There are concerns in Wales that many schools do not have a healthcare/ medical conditions policy, with many children with healthcare needs being excluded from the school day and in some cases for up to several weeks at a time. Stakeholders want to see all children and young people with healthcare needs in Wales – in terms of both physical and mental health, properly supported in school so that they can play a full and active role in school life. It is also important that parents feel their children are safe.

There has been some debate about whether the Welsh Government’s Additional Learning Needs and Education Tribunal (Wales) Bill should be extended to include the healthcare needs of children and young people in school, or other educational setting. However, the definition currently used for Special Educational Needs (SEN), which the Bill retains for the replacement term Additional Learning Needs (ALN), does not explicitly include learners with healthcare needs. 4% of children in Wales have a medical need, whilst 22% of children have additional learning needs.

Additional Learning Needs (ALN) Bill

The Minister for Lifelong Learning and Welsh Language, Alun Davies AM introduced the Additional Learning Needs and Education Tribunal (Wales) Bill, with its explanatory memorandum, to the National Assembly on 12 December 2016. In his plenary statement on the Bill on 13 December 2016, the Minister explained that the current legislative framework for supporting learners with additional learning needs is based on a model introduced more than 30 years ago.  The Minister explained that the Bill creates a single legislative system to support learners with additional learning needs aged between 0-25 years.

During the debate, the Minister was asked specifically about learners with healthcare needs. Darren Millar AM highlighted that some children and young people may not have additional learning needs, but they may have healthcare needs that require some interventions in the classroom or their place of learning to ensure that they can sustain their learning in the classroom.
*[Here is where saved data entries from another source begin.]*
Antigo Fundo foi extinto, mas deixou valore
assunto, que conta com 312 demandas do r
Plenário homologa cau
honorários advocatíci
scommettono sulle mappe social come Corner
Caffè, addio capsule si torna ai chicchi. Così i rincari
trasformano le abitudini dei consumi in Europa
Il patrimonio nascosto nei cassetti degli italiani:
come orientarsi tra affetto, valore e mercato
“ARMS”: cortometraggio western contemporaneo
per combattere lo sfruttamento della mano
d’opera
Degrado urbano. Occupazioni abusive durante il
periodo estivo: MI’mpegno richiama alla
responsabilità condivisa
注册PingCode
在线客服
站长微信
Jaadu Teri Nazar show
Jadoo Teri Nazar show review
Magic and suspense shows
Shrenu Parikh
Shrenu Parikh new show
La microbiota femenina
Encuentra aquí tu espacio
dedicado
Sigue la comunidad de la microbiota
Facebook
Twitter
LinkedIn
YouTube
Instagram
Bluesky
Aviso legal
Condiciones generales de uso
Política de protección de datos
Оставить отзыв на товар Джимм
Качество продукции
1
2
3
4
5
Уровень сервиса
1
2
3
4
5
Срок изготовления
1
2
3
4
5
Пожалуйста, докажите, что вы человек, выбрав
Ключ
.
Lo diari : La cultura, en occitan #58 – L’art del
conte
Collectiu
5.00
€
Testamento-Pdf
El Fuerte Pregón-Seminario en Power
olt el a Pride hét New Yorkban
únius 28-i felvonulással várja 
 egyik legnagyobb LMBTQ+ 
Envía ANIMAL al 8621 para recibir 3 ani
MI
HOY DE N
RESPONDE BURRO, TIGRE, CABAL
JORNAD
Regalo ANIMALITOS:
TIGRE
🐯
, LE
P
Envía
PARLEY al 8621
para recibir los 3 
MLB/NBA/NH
In response to concerns highlighted by Assembly Members that “too often guidance is implemented in a patchy way, and sometimes ignored” (Plenary Record), the Minister set out his position on this:

We believe that local authorities and governing bodies already have responsibilities to support children and young people who do have healthcare needs. We are delivering and revising specific guidance on these matters, which will be published in the new year. If Members, having read through those guidelines, believe that they need to be improved or strengthened, then we’ll have an opportunity to do that in the new year.

He went on to say:

Let me say this: the Bill is silent on those issues, but our minds are open to conversations on those matters. If the guidance that will be published does not deliver the sort of certainty that people wish to see, then we will consider that at Stage 2.

It is clear that stakeholders, such as Diabetes UK and the RCPCH believe that children and young people, and their parents do not feel confident at the moment that schools have arrangements in place to provide effective support for the healthcare needs of these learners. They highlight that having asthma, epilepsy, diabetes and a range of other medical conditions should not prevent children and young people having full access to education. These organisations want to see children with potentially life-threatening medical conditions better protected at school and are calling for the same protection for this group as children with additional learning needs. The Welsh Government will publish revised guidance soon which it believes will strengthen the current arrangements and alleviate such concerns.


Article by Sarah Hatherley, National Assembly for Wales Research Service.